Conrad resigned last month because of what new CEO David Sacks described in an email to employees as "inadequate" compliance. It was later revealed brokers at the company were faking their qualifications, and additional executives were fired.

Zenefits is still a promising company, said McClure, citing the hiring of Sacks as CEO as evidence. Sacks served as Zenefits' COO prior to stepping up as CEO. Before that, he served as COO of PayPal and founder of workplace collaboration tool Yammer, which ultimately sold to Microsoft.

McClure said if he had a chance to work with Sacks at a startup, "I'd jump on it."

In an email to staffers last month, Sacks announced the layoff of 250 employees but said he thinks Zenefits will fall outside the narrative of failed tech company turnarounds.
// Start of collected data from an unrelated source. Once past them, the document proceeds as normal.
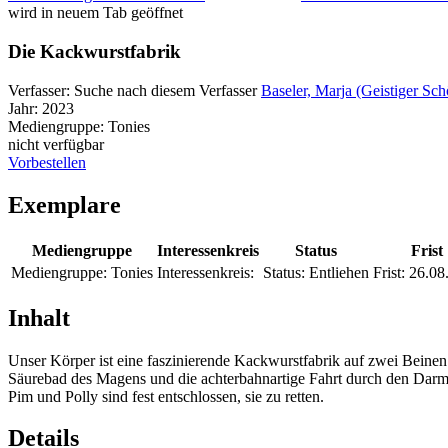
wird in neuem Tab geöffnet
Die Kackwurstfabrik
Verfasser:
Suche nach diesem Verfasser
Baseler, Marja (Geistiger Sch
Jahr:
2023
Mediengruppe:
Tonies
nicht verfügbar
Vorbestellen
Exemplare
Mediengruppe
Interessenkreis
Status
Frist
Mediengruppe:
Tonies
Interessenkreis:
Status:
Entliehen
Frist:
26.08
Inhalt
Unser Körper ist eine faszinierende Kackwurstfabrik auf zwei Bein
Säurebad des Magens und die achterbahnartige Fahrt durch den Darm 
Pim und Polly sind fest entschlossen, sie zu retten.
Details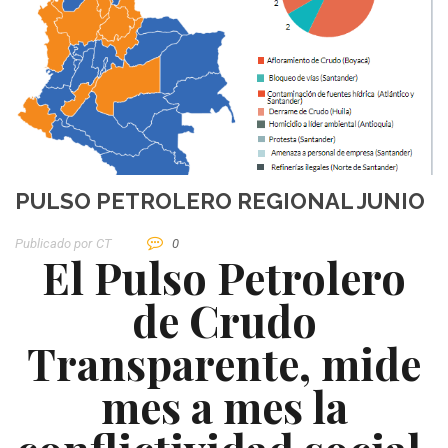
PULSO PETROLERO REGIONAL JUNIO
Publicado por
CT
0
El Pulso Petrolero
de Crudo
Transparente, mide
mes a mes la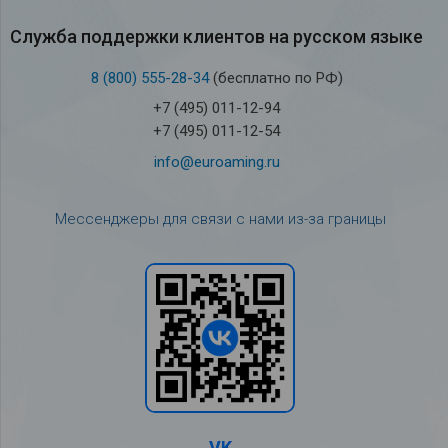
Служба под­держки кли­ен­тов на рус­ском языке
8 (800) 555-28-34
(бесплатно по РФ)
+7 (495) 011-12-94
+7 (495) 011-12-54
info@euroaming.ru
Мессенджеры для связи с нами из-за границы
VK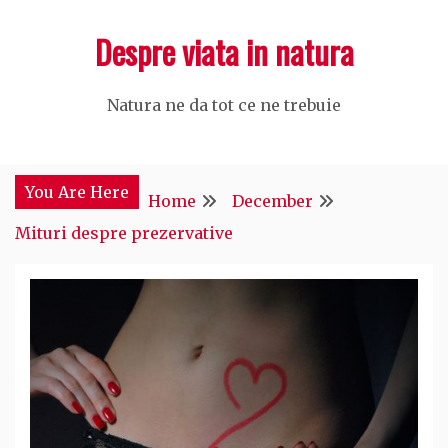
Skip
Despre viata in natura
to
content
Natura ne da tot ce ne trebuie
You Are Here
Home
December
Mituri despre prezervative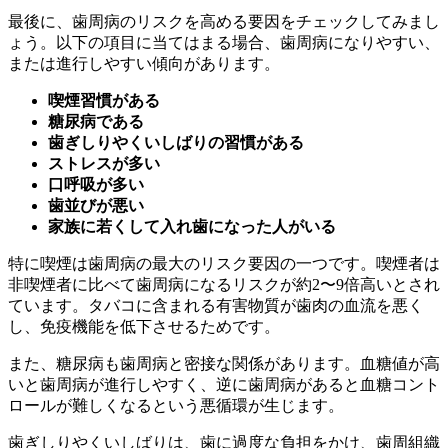
最後に、歯周病のリスクを高める要因をチェックしてみまし
ょう。以下の項目に当てはまる場合、歯周病になりやすい、
または進行しやすい傾向があります。
喫煙習慣がある
糖尿病である
歯ぎしりやくいしばりの習慣がある
ストレスが多い
口呼吸が多い
歯並びが悪い
家族に若くして入れ歯になった人がいる
特に喫煙は歯周病の最大のリスク要因の一つです。喫煙者は
非喫煙者に比べて歯周病になるリスクが約2〜9倍高いとされ
ています。タバコに含まれる有害物質が歯肉の血流を悪く
し、免疫機能を低下させるためです。
また、糖尿病も歯周病と密接な関係があります。血糖値が高
いと歯周病が進行しやすく、逆に歯周病があると血糖コント
ロールが難しくなるという悪循環が生じます。
歯ぎしりやくいしばりは、歯に過度な負担をかけ、歯周組織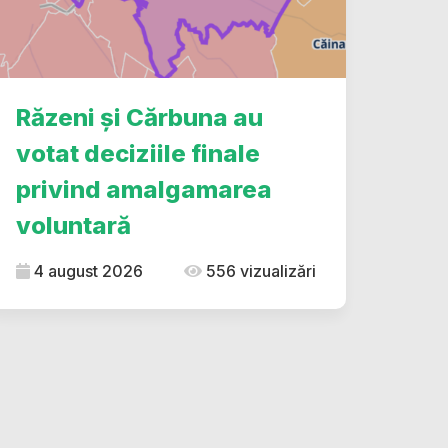
Răzeni și Cărbuna au
votat deciziile finale
privind amalgamarea
voluntară
4 august 2026
556 vizualizări
dIn
ype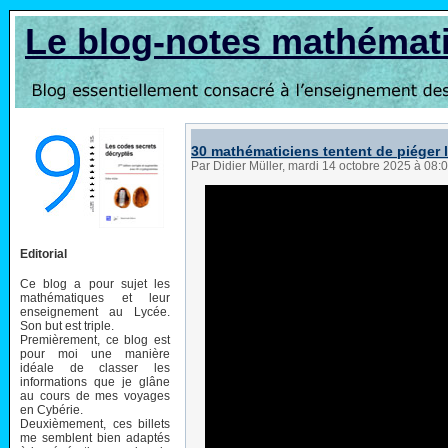
Le blog-notes mathémat
30 mathématiciens tentent de piéger l'
Par Didier Müller, mardi 14 octobre 2025 à 08:
Editorial
Ce blog a pour sujet les
mathématiques et leur
enseignement au Lycée.
Son but est triple.
Premièrement, ce blog est
pour moi une manière
idéale de classer les
informations que je glâne
au cours de mes voyages
en Cybérie.
Deuxièmement, ces billets
me semblent bien adaptés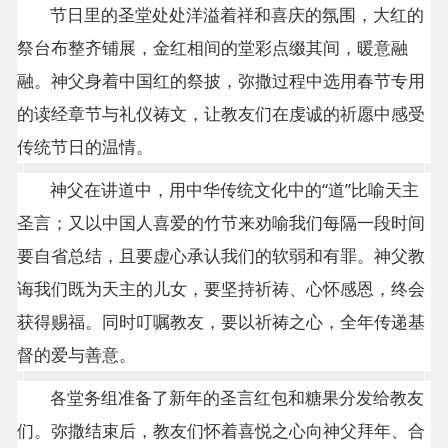
节日里的圣堂处处洋溢着祥和喜庆的氛围，大红的
祭台布整齐铺展，金红相间的堂彩点缀其间，暖意融
融。神父身着中国红的祭披，弥撒过程中选用春节专用
的读经章节与礼仪祷文，让教友们在虔诚的祈愿中感受
传统节日的温情。
神父在讲道中，用中华传统文化中的“道”比喻天主
圣言；又以中国人喜爱的竹节来劝喻我们每隔一段时间
要自省总结，且要虚心承认我们的软弱和有罪。神父教
诲我们既为天主的儿女，要坚持祈祷、心怀感恩，终会
获得赐福。同时叮嘱教友，要以祈祷之心，全年传递基
督的爱与善意。
各堂务组准备了新年的圣言红包和糖果分发给教友
们。弥撒结束后，教友们怀着喜悦之心向神父拜年、合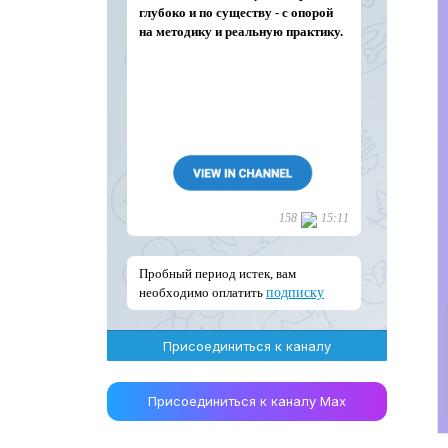
Присоединиться к каналу
Присоединиться к каналу Max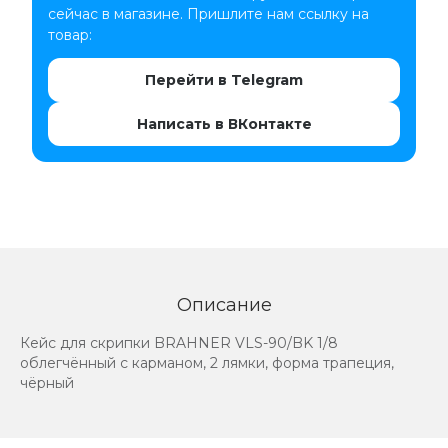
сейчас в магазине. Пришлите нам ссылку на
товар:
Перейти в Telegram
Написать в ВКонтакте
Описание
Кейс для скрипки BRAHNER VLS-90/BK 1/8
облегчённый с карманом, 2 лямки, форма трапеция,
чёрный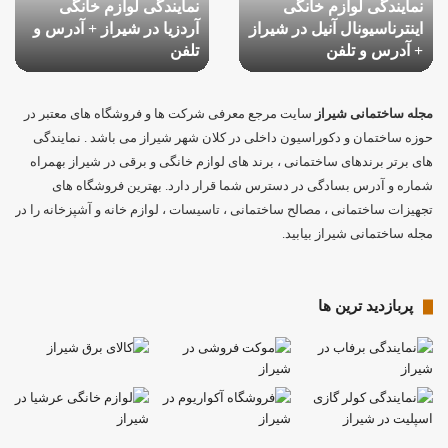
ایندگی لوازم خانگی
نمایندگی لوازم خانگی
شیراز
+
نترناسیونال آنیل در شیراز
آردزیا در شیراز + آدرس و
به
از
+
آدر
آدرس و تلفن
آدرس
تلفن
و
شی
س
و
تلفن
تلفن
مجله ساختمانی شیراز
سایت مرجع معرفی شرکت ها و فروشگاه های معتبر در
حوزه ساختمان و دکوراسیون داخلی در کلان شهر شیراز می باشد . نمایندگی
های برتر برندهای ساختمانی ، برند های لوازم خانگی و برقی در شیراز بهمراه
شماره و آدرس بسادگی در دسترس شما قرار دارد. بهترین فروشگاه های
تجهیزات ساختمانی ، مصالح ساختمانی ، تاسیسات ، لوازم خانه و آشپزخانه را در
مجله ساختمانی شیراز بیابید.
پربازدید ترین ها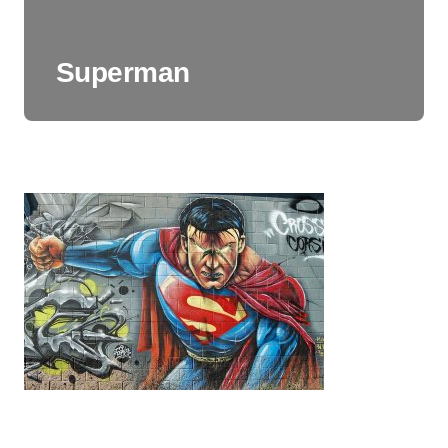
Superman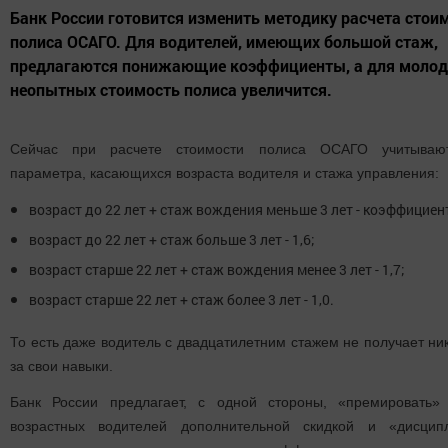
Банк России готовится изменить методику расчета стои
полиса ОСАГО. Для водителей, имеющих большой стаж,
предлагаются понижающие коэффициенты, а для молод
неопытных стоимость полиса увеличится.
Сейчас при расчете стоимости полиса ОСАГО учитываю
параметра, касающихся возраста водителя и стажа управления:
возраст до 22 лет + стаж вождения меньше 3 лет - коэффициент
возраст до 22 лет + стаж больше 3 лет - 1,6;
возраст старше 22 лет + стаж вождения менее 3 лет - 1,7;
возраст старше 22 лет + стаж более 3 лет - 1,0.
То есть даже водитель с двадцатилетним стажем не получает ни
за свои навыки.
Банк России предлагает, с одной стороны, «премировать»
возрастных водителей дополнительной скидкой и «дисципл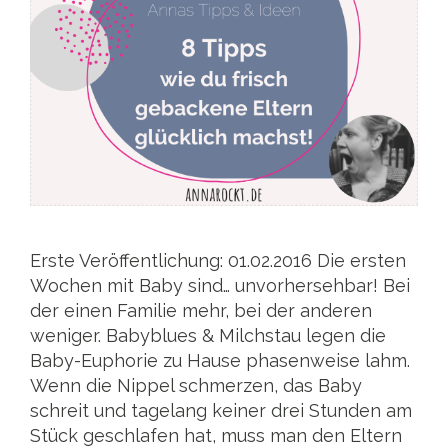
Erste Veröffentlichung: 01.02.2016 Die ersten
Wochen mit Baby sind… unvorhersehbar! Bei
der einen Familie mehr, bei der anderen
weniger. Babyblues & Milchstau legen die
Baby-Euphorie zu Hause phasenweise lahm.
Wenn die Nippel schmerzen, das Baby
schreit und tagelang keiner drei Stunden am
Stück geschlafen hat, muss man den Eltern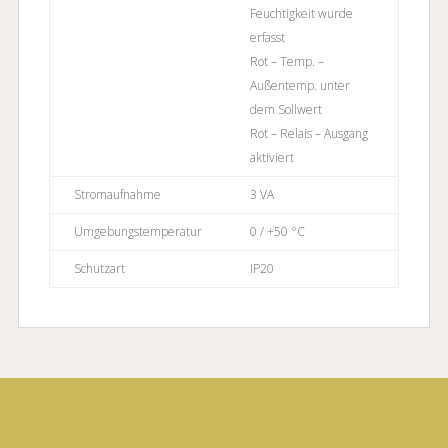
Feuchtigkeit wurde
erfasst
Rot – Temp. –
Außentemp. unter
dem Sollwert
Rot – Relais – Ausgang
aktiviert
Stromaufnahme
3 VA
Umgebungstemperatur
0 / +50 °C
Schutzart
IP20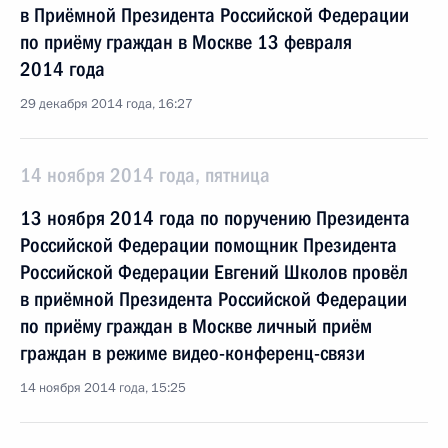
в Приёмной Президента Российской Федерации
по приёму граждан в Москве 13 февраля
2014 года
29 декабря 2014 года, 16:27
14 ноября 2014 года, пятница
13 ноября 2014 года по поручению Президента
Российской Федерации помощник Президента
Российской Федерации Евгений Школов провёл
в приёмной Президента Российской Федерации
по приёму граждан в Москве личный приём
граждан в режиме видео-конференц-связи
14 ноября 2014 года, 15:25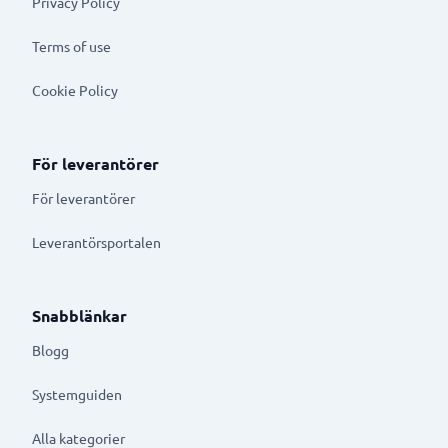
Privacy Policy
Terms of use
Cookie Policy
För leverantörer
För leverantörer
Leverantörsportalen
Snabblänkar
Blogg
Systemguiden
Alla kategorier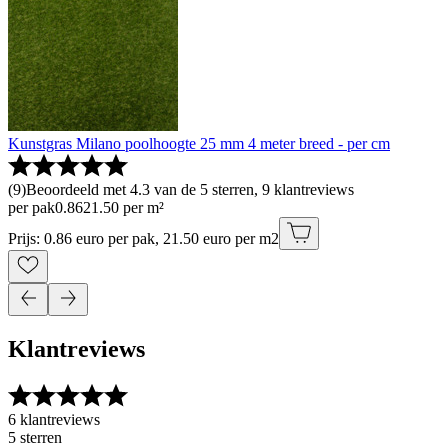
Kunstgras Milano poolhoogte 25 mm 4 meter breed - per cm
(
9
)
Beoordeeld met 4.3 van de 5 sterren, 9 klantreviews
per pak
0
.
86
21.50 per m²
Prijs: 0.86 euro per pak, 21.50 euro per m2
Klantreviews
6 klantreviews
5 sterren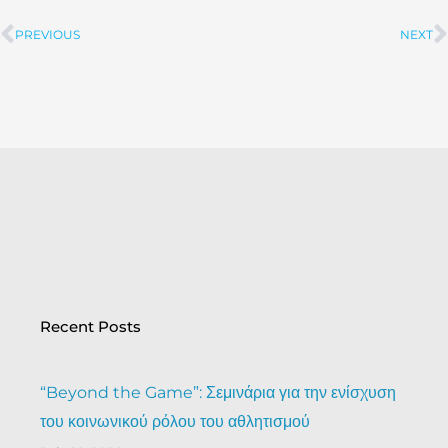
PREVIOUS
NEXT
Prev
Recent Posts
“Beyond the Game”: Σεμινάρια για την ενίσχυση
του κοινωνικού ρόλου του αθλητισμού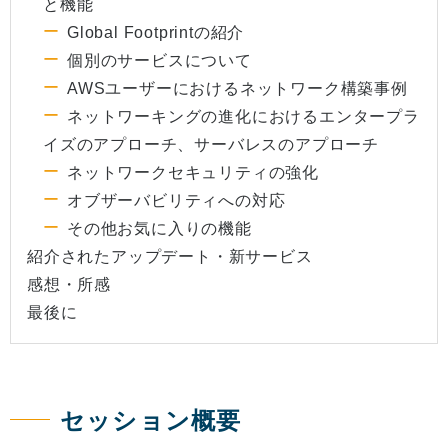
と機能
Global Footprintの紹介
個別のサービスについて
AWSユーザーにおけるネットワーク構築事例
ネットワーキングの進化におけるエンタープラ
イズのアプローチ、サーバレスのアプローチ
ネットワークセキュリティの強化
オブザーバビリティへの対応
その他お気に入りの機能
紹介されたアップデート・新サービス
感想・所感
最後に
セッション概要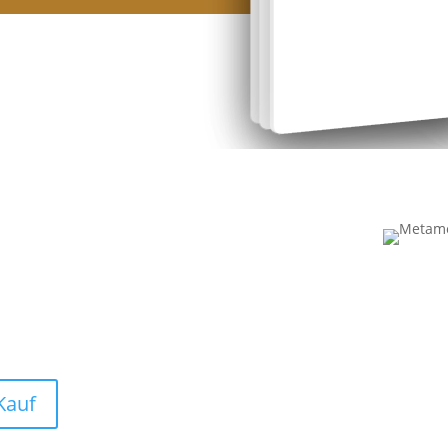
s Buch!
9578-52-9 im Buchhandel bestellt werden.
Kauf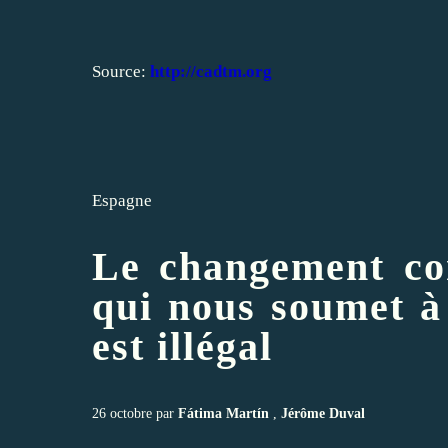
Source:
http://cadtm.org
Espagne
Le changement co
qui nous soumet à 
est illégal
26 octobre par
Fátima Martín
,
Jérôme Duval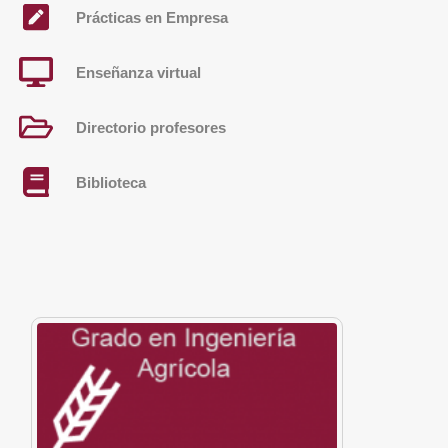
Prácticas en Empresa
Enseñanza virtual
Directorio profesores
Biblioteca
"During my years in Silicon Valley, I've seen a number of attempted tech turn-arounds. Frankly, they don't have a very good track record," he wrote. "But that's because those companies had become obsolete technologies; they had lost their product-market fit. That is not Zenefits. Zenefits has made mistakes but it never lost its product-market fit." 

McClure said Thursday, "I know the company definitely has customers and definitely has revenue."